Sociological Analysis: The Great Migration was important sociologically because African Americans began to branch out and get away from the very strict and racist culture in the South, exchanging those experiences for their own cities and other significant historical events such as the Harlem Renaissance in the 1920s. Although African Americans still dealt with racism, the Great Migration encouraged creativity and political activism from African Americans.

Sources: https://www.history.com/topics/black-history/great-migration

7. One Sociologically Relevant Historical Fact about New Orleans

New Orleans has always been known for its emphasis on jazz music and a lively atmosphere in modern times, but we don’t learn too much about the history of New Orleans, before the jazz and the lively atmosphere. Back in the 1800s, New Orleans was the United States’ wealthiest city because its port shipped most of the nation’s produce to other countries such as the Caribbean, South America, and Europe. At this time, New Orleans was also the largest city in the Confederacy. This is an interesting fact because even though Louisiana is a southern state known for it’s involvement with slavery like most of the South, it turned out that the few of New Orleans’ Black community freed from slavery was actually thriving with all of this going on.
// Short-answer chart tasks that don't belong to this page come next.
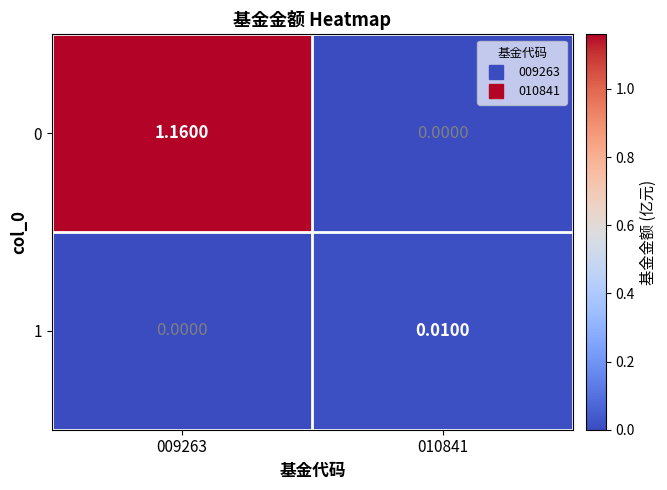

Rank the series by their maximum value, from lowest to highest.

1, 0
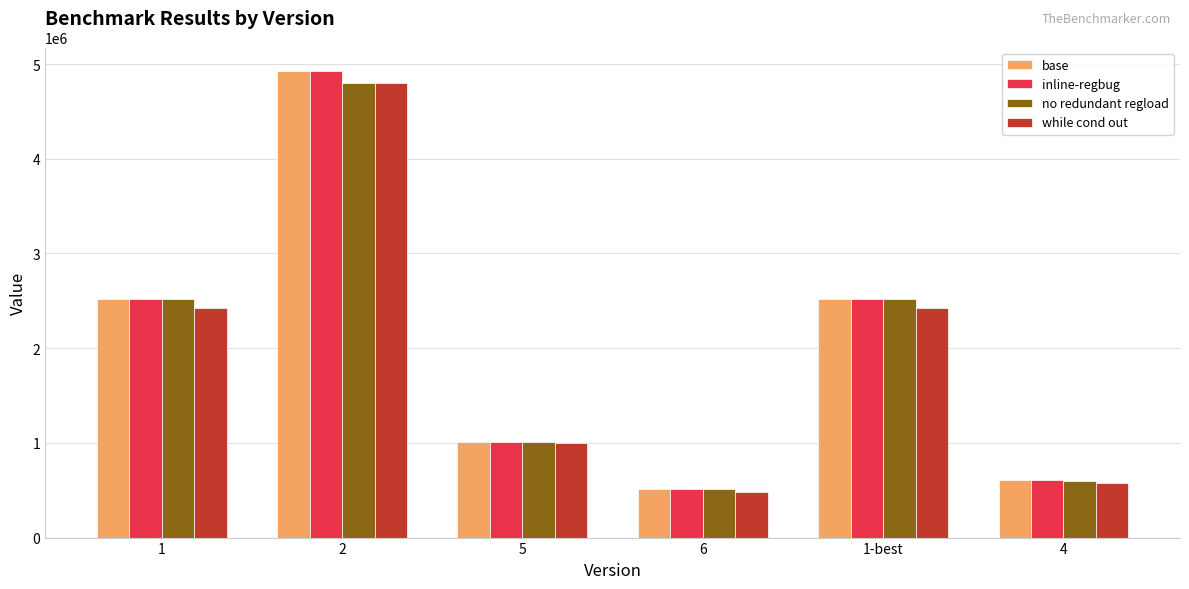

Where does the inline-regbug series first go above 2522637?

1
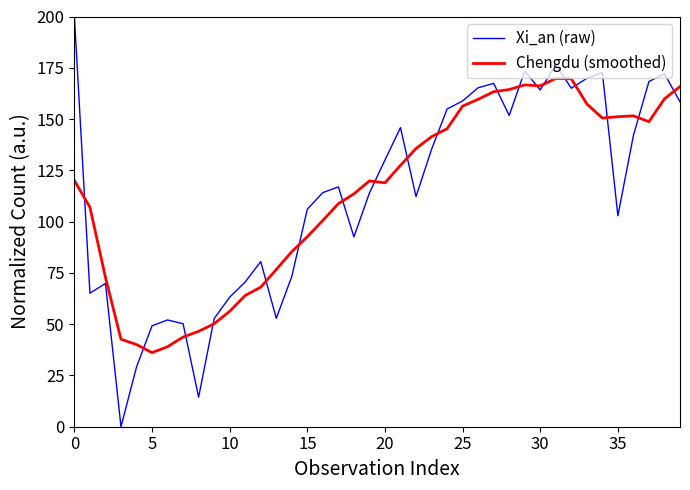

What are all the series names shown in the legend?

Xi_an (raw), Chengdu (smoothed)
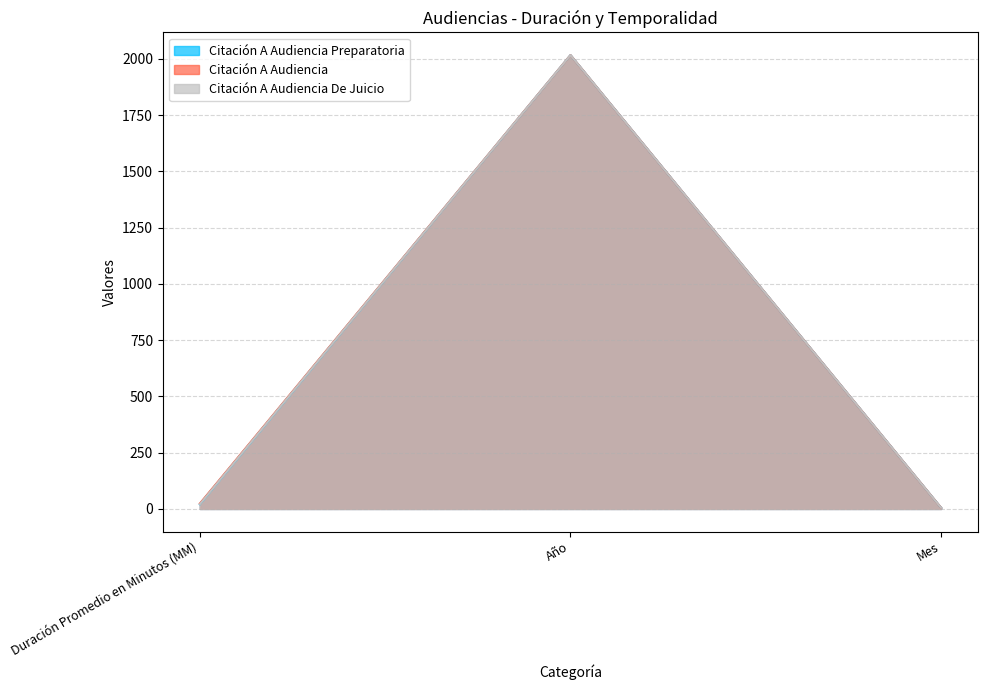

The value of Citación A Audiencia De Juicio at Mes is 3. True or false?

False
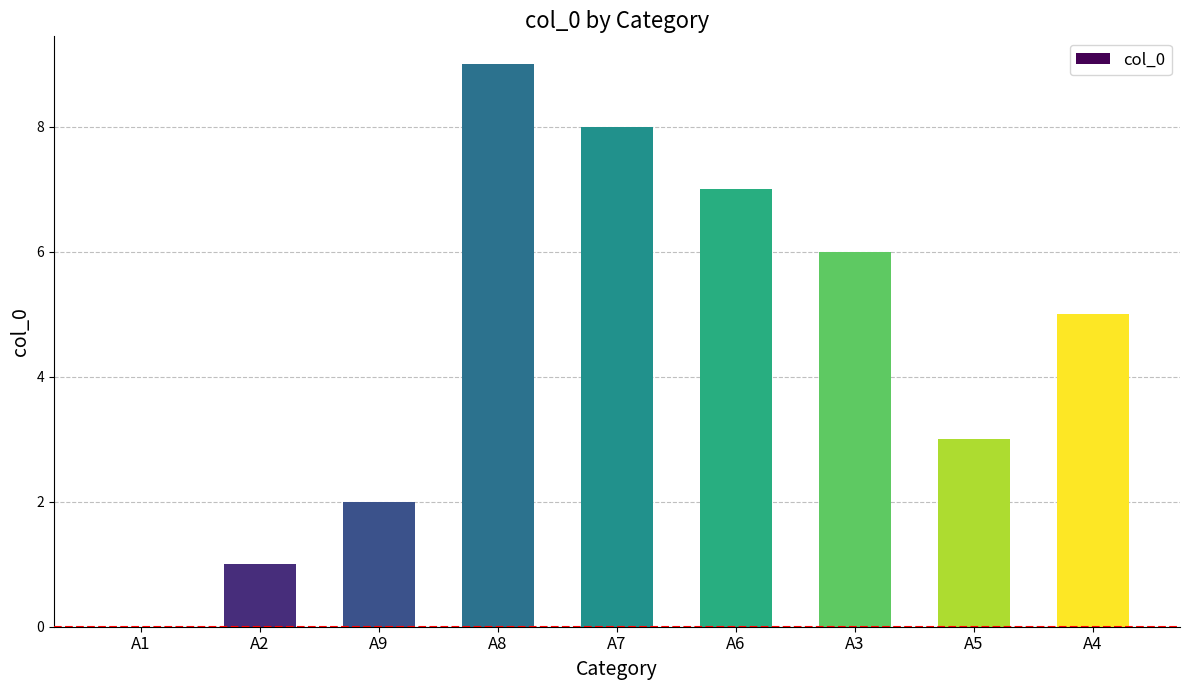

Reading right to left, list all the values displayed in this chart.

A4=5	A5=3	A3=6	A6=7	A7=8	A8=9	A9=2	A2=1	A1=0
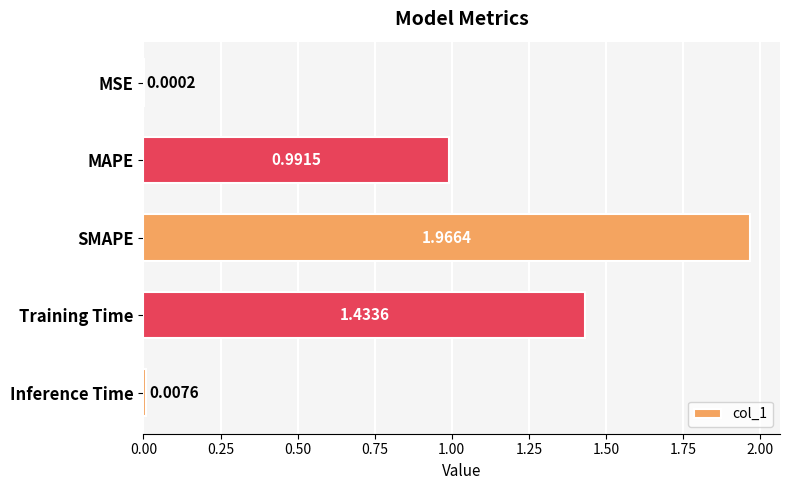

What is the sum of all values?

4.4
Sources: https://www.history.com/topics/us-states/new-orleans

8. One Sociologically Relevant Historical Fact about Detroit

During the Great Migration, Detroit’s African American population grew by over 600 percent. When African Americans migrated to Detroit from the South, White people living there were unhappy with this and over several days, mobs of both races attacked members of the other race and federal troops were called in to assess the situation after 34 people had already been killed. In 1967, Black residents of Detroit rioted a police raid at a club and the Army was called in. From a sociological perspective, it’s important to know this history because it contributes largely to Detroit’s current societal and economic problems and we must understand that there can be a way to fix these issues.

Sources: https://www.u-s-history.com/pages/h2116.html

9. One Sociologically Relevant Historical Fact about San Francisco/Oakland

San Francisco is largely associated with the Gold Rush in 1848. By 1849, the population of San Francisco increased from 300 people in small settlements to 2000 in early 1849. By the end of 1849, the population of San Francisco had skyrocketed to 25,000. Not only was San Francisco associated with the Gold Rush, but San Francisco Bay had become one of the world’s greatest seaports, leading the American West in shipping and transportation. San Francisco has an important history sociologically, as the Gold Rush brought an influx of people with different religious beliefs and cultural backgrounds, increasing the diversity of the population and making it the diverse city that we know it as today.

Sources: http://www.hiddensf.com/400-san-francisco-attractions/brief-early-san-francisco-history.html

https://www.britannica.com/place/San-Francisco-California

10. One Sociologically Relevant Historical Fact about New York (City)

In 1664. the British seized New York City from the Dutch. Since then, the population has always increased, including a diverse population of immigrants from the Netherlands, England, France, and Germany. During the 1760s, New York City was actually the capital of the United States since it was home of George Washington’s Continental Army. This fact was interesting because we know New York City as being a very diverse city today and to know that it was always diverse, even as the capital of the United States, shows that it has a significant history.